Nunatsiaq Online
NEWS: Around the Arctic September 14, 2012 - 7:38 pm

Nunavut board says yes to Mary River, with conditions

“Many Nunavummiut feel caught between two worlds”

NUNATSIAQ NEWS
The Mary River iron project, proposed by the Baffinland Iron Mines Corp., a subsidiary of Arcelor Mittal, would involve a railway, a port at Steensby Inlet and numerous transits each year made by huge ore-carrying vessels from Steensby Port to ports in western Europe.
The Mary River iron project, proposed by the Baffinland Iron Mines Corp., a subsidiary of Arcelor Mittal, would involve a railway, a port at Steensby Inlet and numerous transits each year made by huge ore-carrying vessels from Steensby Port to ports in western Europe.

The Nunavut Impact Review Board said yes to the massive Mary River iron mine project, subject to 184 terms and conditions set out in a 356-page final hearing report made public at around 7:45 p.m. eastern time Sept. 14.

That report, with its recommendations, will now go to the minister of Aboriginal Affairs and Northern Development Canada, John Duncan, for approval.

In the NIRB hearing report’s executive summary, the acting chair of the board, Elizabeth Copland, said that in the face of the massive Mary River project, “many Nunavummiut feel caught between two worlds…”

She described that as a conflict between hopes for lasting economic benefits, and fears for the mine’s effects on air, land, water, fish, wildlife, marine mammals, traditional areas, traditional ways and communities.

The Mary River project’s proponent is Baffinland Iron Mines Corp., a subsidiary of the global steel giant Arcelor Mittal. Baffinland proposes the extraction of 21 million tonnes of iron ore a year over 21 years from the Mary River site.

The multi-billion-dollar project would see huge quantities of iron shipped to a port at Steensby Inlet along the first railway ever built north of the treeline in the Canadian Arctic.
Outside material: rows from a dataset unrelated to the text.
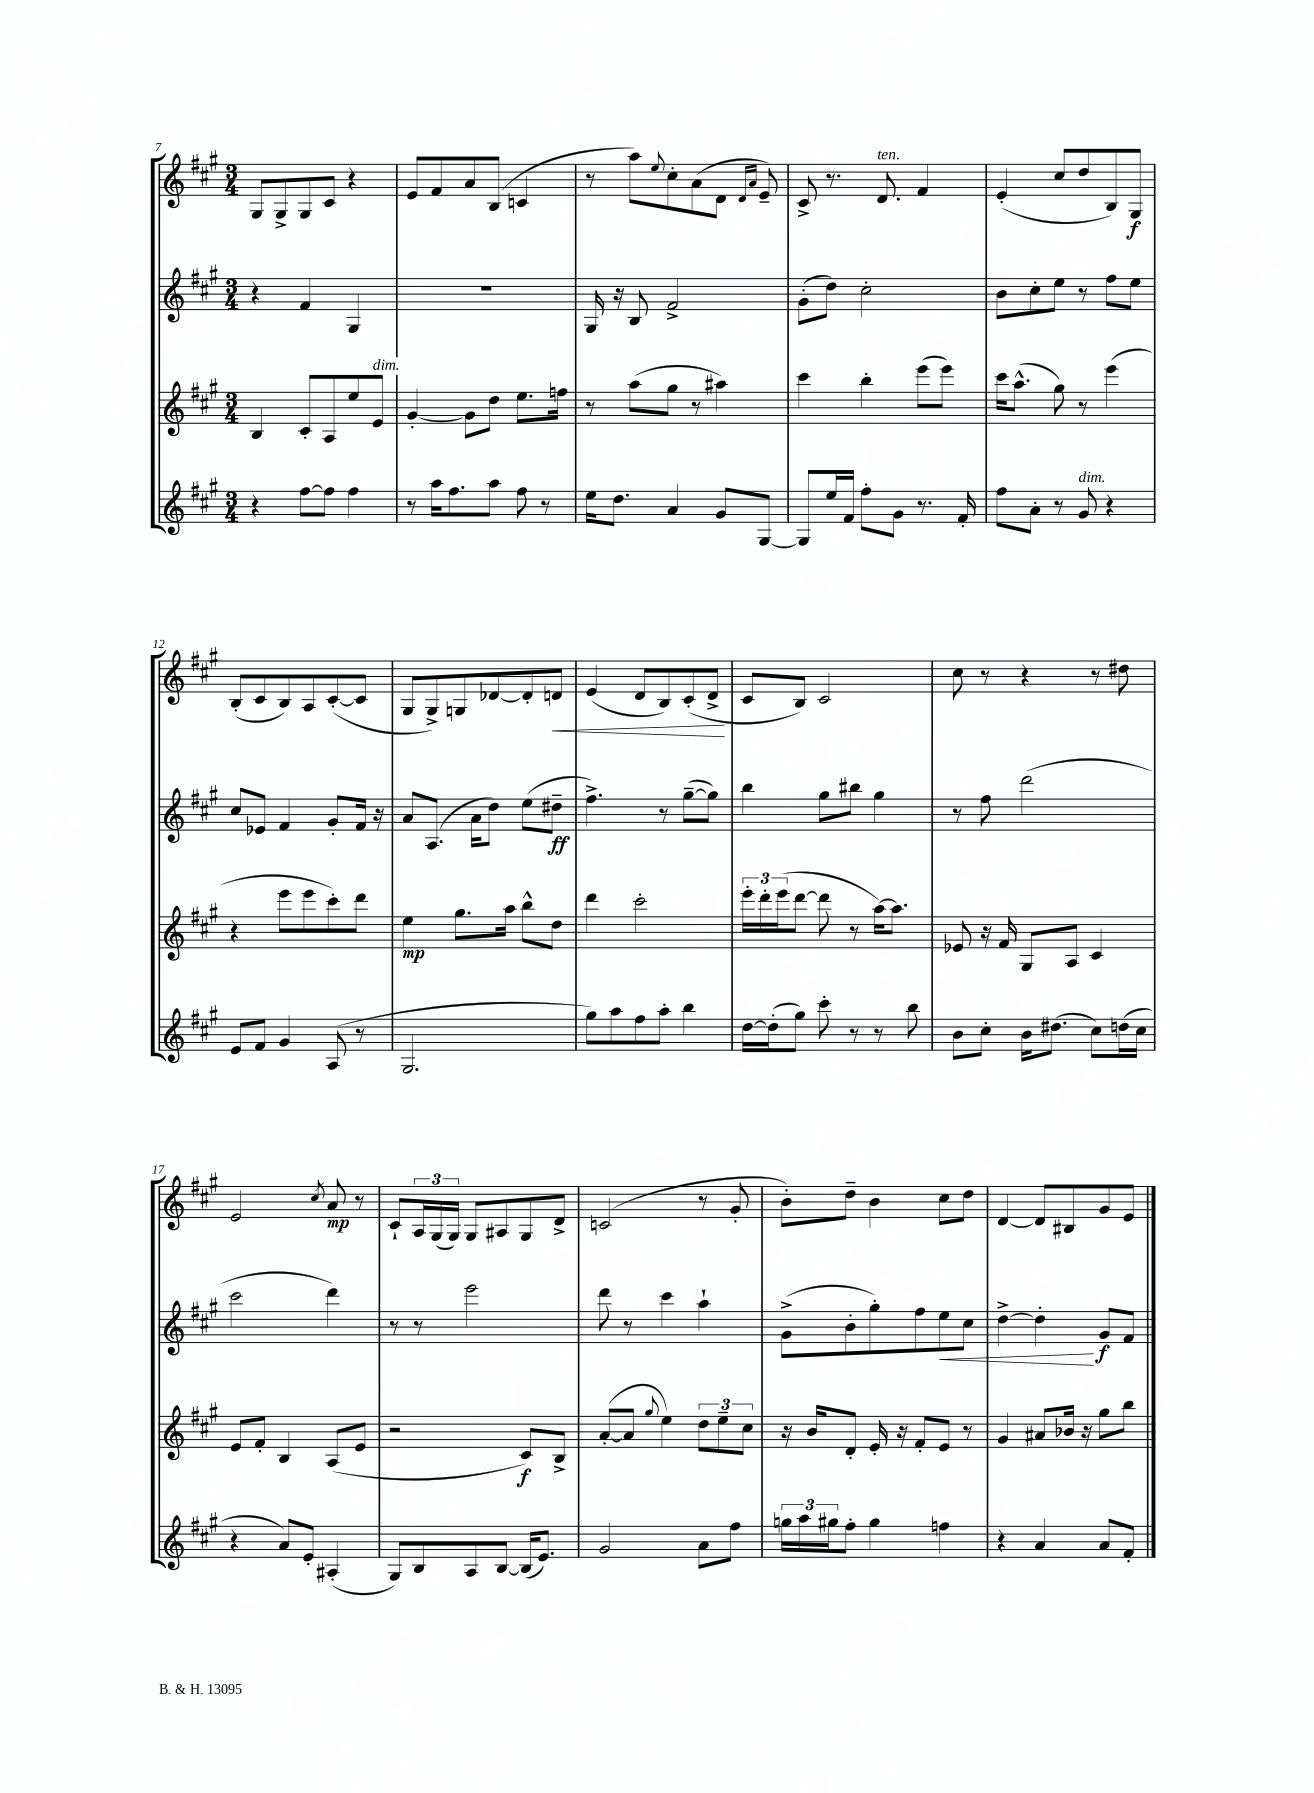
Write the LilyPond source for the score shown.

<<
\new StaffGroup <<
\new Staff = "s0" {
    \clef treble \key a \major \numericTimeSignature \time 3/4
    gis8 gis8-> gis8 cis'8 r4 |
    e'8 fis'8 a'8 b8( c'4 |
    r8 a''8) \appoggiatura { e''8 } cis''8-. a'8( d'8 \grace { d'16 a'16 } e'8--) |
    cis'8-> r8. d'8.^\markup { \italic "ten." } fis'4 |
    e'4-.( cis''8 d''8 b8) gis8\f |
    b8-.( cis'8 b8) a8 cis'8~-.( cis'8 |
    gis8 gis8->) g8 des'8~ des'8-. d'8\< |
    e'4( d'8 b8) cis'8-.( d'8->\! |
    cis'8 b8) cis'2 |
    cis''8 r8 r4 r8 dis''8 |
    e'2 \acciaccatura { cis''8 } a'8\mp r8 |
    cis'8-! \tuplet 3/2 { a16 gis16( gis16) } gis8 ais8 gis8 d'8-> |
    c'2( r8 gis'8-. |
    b'8-.) d''8-- b'4 cis''8 d''8 |
    d'4~ d'8 bis8 gis'8 e'8 \bar "|." |
}
\new Staff = "s1" {
    \clef treble \key a \major \numericTimeSignature \time 3/4
    r4 fis'4 gis4 |
    R2. |
    gis16 r16 b8 fis'2-> |
    gis'8-.( d''8) cis''2-. |
    b'8 cis''8-. e''8 r8 fis''8 e''8 |
    cis''8 ees'8 fis'4 gis'8-. fis'16 r16 |
    a'8 a8.( a'16 d''8) e''8( dis''8--\ff |
    fis''4.->) r8 gis''8~--( gis''8) |
    b''4 gis''8 bis''8 gis''4 |
    r8 fis''8 d'''2( |
    cis'''2 d'''4) |
    r8 r8 e'''2 |
    d'''8 r8 cis'''4 a''4-! |
    gis'8->( b'8-. gis''8-.) fis''8 e''8\< cis''8 |
    d''4~-> d''4-.\! gis'8\f fis'8 \bar "|." |
}
\new Staff = "s2" {
    \clef treble \key a \major \numericTimeSignature \time 3/4
    b4 cis'8-. a8 e''8 e'8^\markup { \italic "dim." } |
    gis'4~-. gis'8 d''8 e''8. f''16 |
    r8 a''8( gis''8 r8 ais''4) |
    cis'''4 b''4-. e'''8( e'''8) |
    cis'''16 a''8.-^( gis''8) r8 e'''4( |
    r4 e'''8 e'''8 cis'''8-.) d'''8 |
    e''4\mp gis''8. a''16 b''8-^ d''8 |
    d'''4 cis'''2-. |
    \tuplet 3/2 { e'''16-. d'''16-. e'''16( } d'''8~ d'''8 r8 a''16~) a''8. |
    ees'8 r16 fis'16 gis8 a8 cis'4 |
    e'8 fis'8-. b4 a8( e'8 |
    r2 cis'8\f) b8-> |
    a'8~-.( a'8 \appoggiatura { gis''8 } e''4) \tuplet 3/2 { d''8 e''8-- cis''8 } |
    r16 b'16 d'8-. e'16-. r16 fis'8-. e'8 r8 |
    gis'4 ais'8 bes'16 r16 gis''8 b''8 \bar "|." |
}
\new Staff = "s3" {
    \clef treble \key a \major \numericTimeSignature \time 3/4
    r4 fis''8~ fis''8 fis''4 |
    r8 a''16 fis''8. a''8 fis''8 r8 |
    e''16 d''8. a'4 gis'8 gis8~ |
    gis8 e''16 fis'16 fis''8-. gis'8 r8. fis'16-. |
    fis''8 a'8-. r8 gis'8^\markup { \italic "dim." } r4 |
    e'8 fis'8 gis'4 a8( r8 |
    gis2. |
    gis''8) a''8 fis''8 a''8-. b''4 |
    d''16~ d''16-.( gis''8) cis'''8-. r8 r8 b''8 |
    b'8 cis''8-. b'16 dis''8.( cis''8) d''16( cis''16 |
    r4 a'8) e'8-. ais4-.( |
    gis8) b8 a8 b8~ b16( e'8.) |
    gis'2 a'8 fis''8 |
    \tuplet 3/2 { g''16 a''16 gis''16 } fis''8-. gis''4 f''4 |
    r4 a'4 a'8 fis'8-. \bar "|." |
}
>>
>>
\layout { \context { \Score currentBarNumber = #7 } }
From Steensby Inlet, massive 320-metre icebreaking ore vessels would move 12 months of the year through Foxe Basin and Hudson Strait to ports in Europe. Baffinland hopes to begin construction some time in 2013.

In a news release, the board said its key recommendations for the Mary River iron mine project include:

• the establishment of working groups to help monitor the marine environment, the terrestrial environment, and the creation of new duties for the existing Qikiqtaaluk Socio-Economic Monitoring Committee;

• ensuring communities affected by the project are consulted continuously through the life of the project on the best ways of preventing or limiting negative effects from the mine;

• a requirement that access to project information be centralized, including monitoring and regulatory information; and,

• imposing limits on the total number of ships travelling the shipping route during the open water season: no more than 20 ore carrier transits to Steensby Port per month during the open water season and 242 transits per year in total.

The board said there is still much uncertainty over the adverse affects that the Mary River project could inflict on the environment, but they said they applied the cautionary principle whenever possible.

To that end the board recommended the continued gathering of baseline data and the continued use of adaptive measures.

The NIRB also acknowledged submissions from numerous proponents who said they are worried about the capacity of government to enforce environmental regulations.

“Through the course of the hearing thus far, parties have raised concerns rather consistently about the extent to which this project, should it proceed, might result in challenges to regulatory capacities,” the board said.

The Government of Nunavut issued a statement Sept. 14 shortly after the NIRB’s news release.

“The GN will be diligent in completing a review of the recommendations made by NIRB to the Government of Canada and will be able to comment in more detail once that is complete,” Premier Eva Aariak said. “We look forward to a timely decision from the Federal Minister of Aboriginal Affairs and Northern Development Canada.”

As for Baffinland, Greg Missal, the company’s vice-president of corporate affairs, told Nunatsiaq News late Sept. 14 that the company is pleased with the NIRB’s decision.

But he said Baffinland looks at the NIRB recommendations as “a step in the process,” because even if the project gets a go-ahead from the federal minister, the company will, among other things, seek water licenses for the project.

“We still have lots of work to do,” said Missal, adding that it will take several days for Baffinland to fully evaluate the many conditions set out by the NIRB.

Readers who use an FTP client may find the final hearing report at:

ftp://ftp.nirb.ca/02-REVIEWS/ACTIVE%20REVIEWS/08MN053-BAFFINLAND%20MARY%20RIVER/2-REVIEW/10-FINAL%20HEARING%20DECISION/

That URL can also be opened with a web browser.